The History of Belle Grove
Its builders, the David Coffman family, were a reflection of the early ethnic makeup of the Valley - Germans who had migrated south from Pennsylvania, intermarrying with English and Scots-Irish in the New World. This kin group was established as one of the earliest to settle in the valley, contracting a deed from the first grant-holder, Jacob Stover, in 1726 or 1727. Owning land and livestock, intermarrying with the area’s wealthiest families and serving in public office, the Coffmans had ample resources to build a grand house incorporating the most modern features of the day. In the 20th century, the home was the pride of the Liskey family for several generations. Later, it fell into disrepair.
The Coffman Family
The Coffman (Kauffman) family, builders and principle owners of Belle Grove throughout the nineteenth century, were among the earliest settlers in the area. They reflect the early ethnic makeup of the Valley-Swiss/German stock from Pennsylvania (near Lancaster) who intermarried with English and Scots-Irish. Land was deeded to Michael Kauffman (first member of the family to settle on Linville Creek) by Jacob Stover, pioneer grant-holder in western Virginia and grandfather to Michael. Belle Grove's owners, via the Stover connection, are kin to explorer Daniel Boone, President Abraham Lincoln and soldier/statesman Dwight D. Eisenhower.

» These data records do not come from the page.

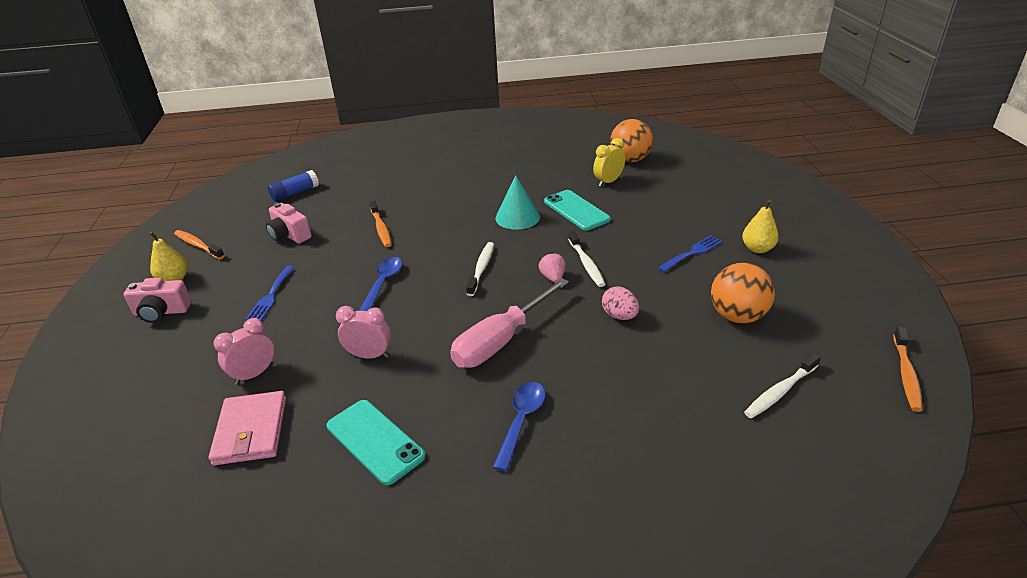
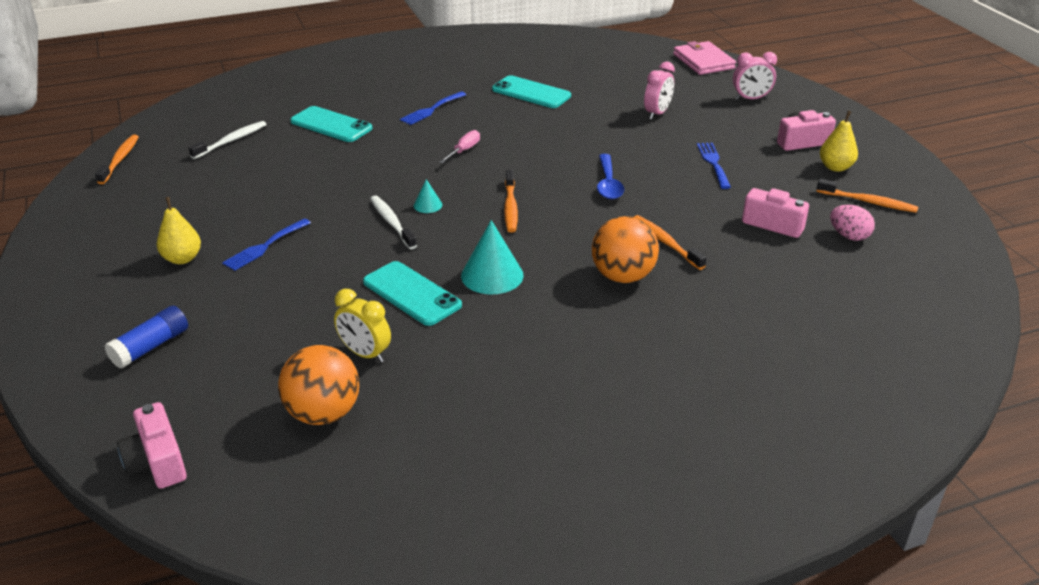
camera: 165 degrees right, 0 degrees up
(251, 431) = (623, 89): pink wallet -> pink wallet (703, 61)
(295, 193) = (848, 286): blue glue stick -> blue glue stick (151, 347)
(369, 355) = (573, 132): pink clock -> pink clock (751, 99)
(481, 268) = (510, 207): white toothbrush -> orange toothbrush
(501, 341) = (464, 150): pink screwdriver -> pink screwdriver, size x0.46
(521, 421) = (431, 110): blue spoon -> blue fork
(553, 277) = (428, 205): pink strawberry -> turquoise cone
(608, 182) = (365, 354): yellow clock -> yellow clock turned 90 degrees clockwise
(619, 316) = (356, 178): pink egg -> pink egg (849, 236)
(656, 406) = (331, 125): none -> turquoise phone
(711, 149) = (157, 462): none -> pink camera
(737, 316) = (241, 187): orange ball -> orange ball (623, 276)

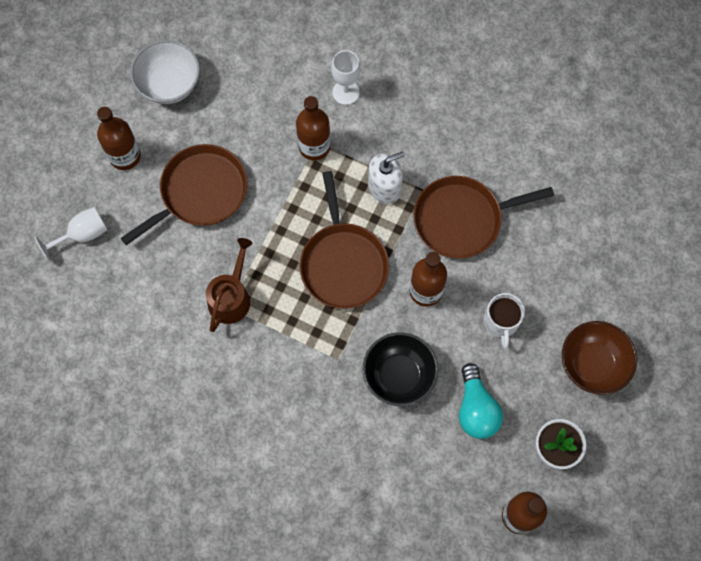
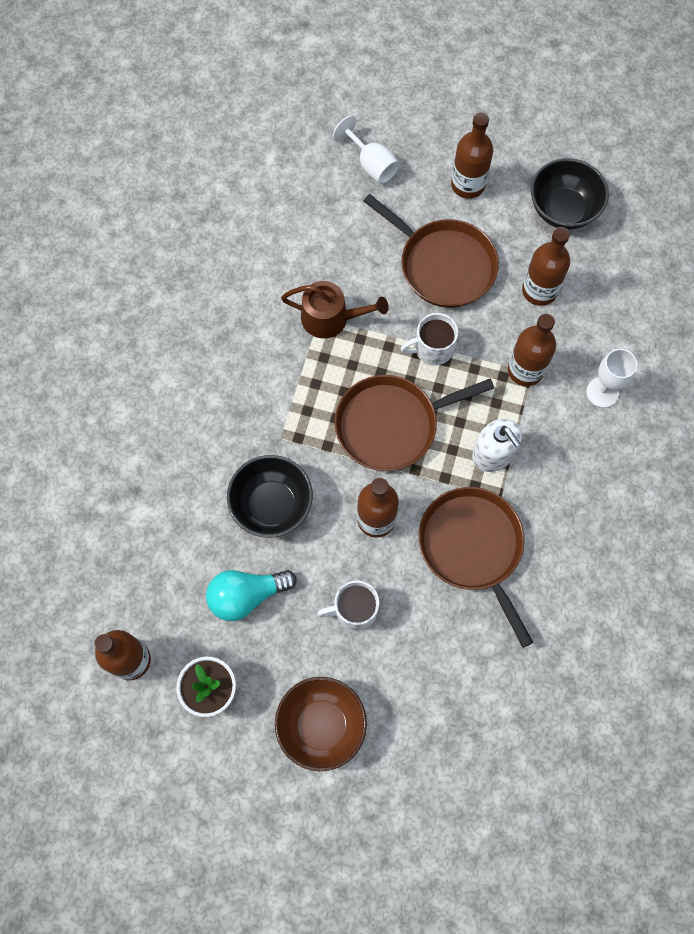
camera: 80 degrees right, 0 degrees up
(169, 84) = (563, 209): white bowl -> black bowl
(243, 120) = (539, 290): none -> brown bottle
(279, 217) = (432, 349): none -> white mug

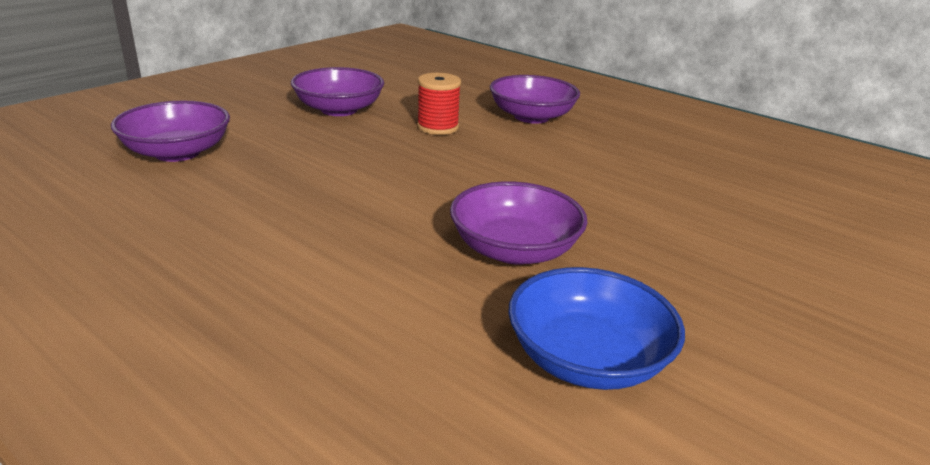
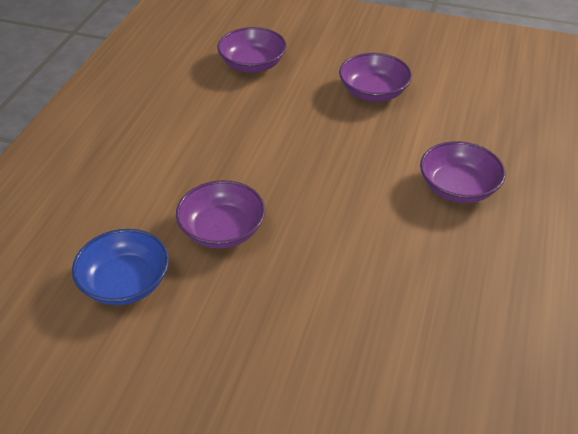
camera: 70 degrees right, 15 degrees up
(437, 127) = (385, 146): red spool -> none

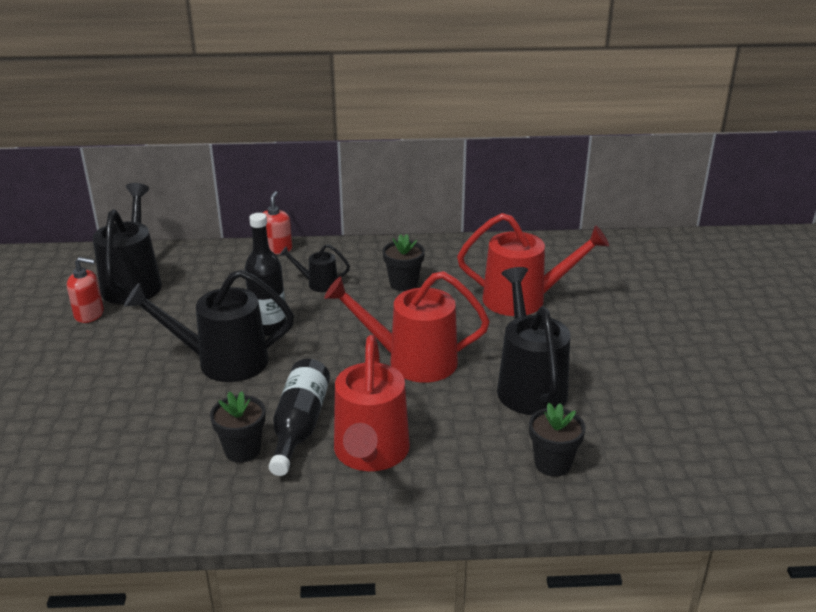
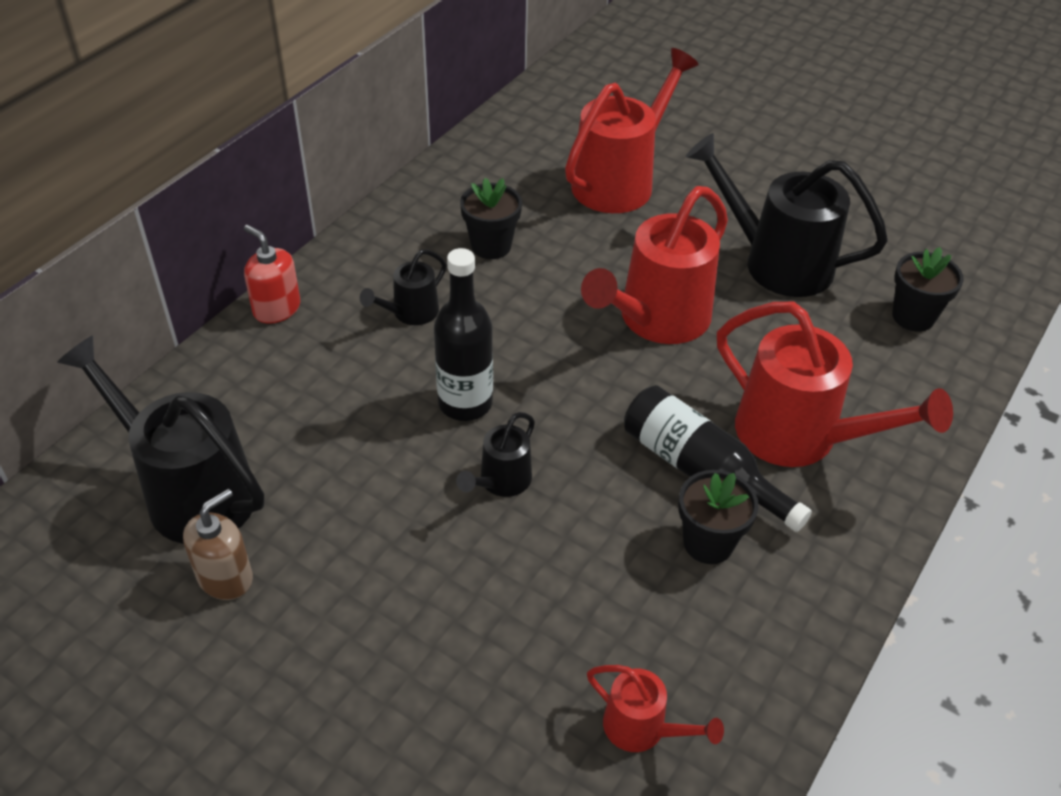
camera: 55 degrees left, 15 degrees up
(85, 477) = (643, 729): none -> red watering can
(89, 314) = (225, 577): red soap dispenser -> brown soap dispenser
(221, 362) = (501, 482): black watering can -> black watering can, size x0.50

The Coffmans amassed great wealth and were long part of the elite of Rockingham County, with family members building Mannheim, owning Inglewood and marrying into wealthy families, including that owning Bogota. Several generations of Coffmans were prominent religious, political, military economic and social leaders in Rockingham, Page, and Shenandoah Counties, as well as the state of Pennsylvania and elsewhere.
Likely constructed between 1820-40, Belle Grove offered a grand view of the Massanutten and Allegheny mountain ranges. For over a hundred years Belle Grove was a special place to a succession of farmers, merchants and public officials who were a significant part of the Valley elite. In its detailed writeup of Belle Grove in 1936, the Virginia Works Progress Administration (WPA) Historical Inventory noted the gracious hospitality and social life that were so much a part of the estate, where "'weekends' meant more than just a day or night; more often being for the entire week and sometimes even longer."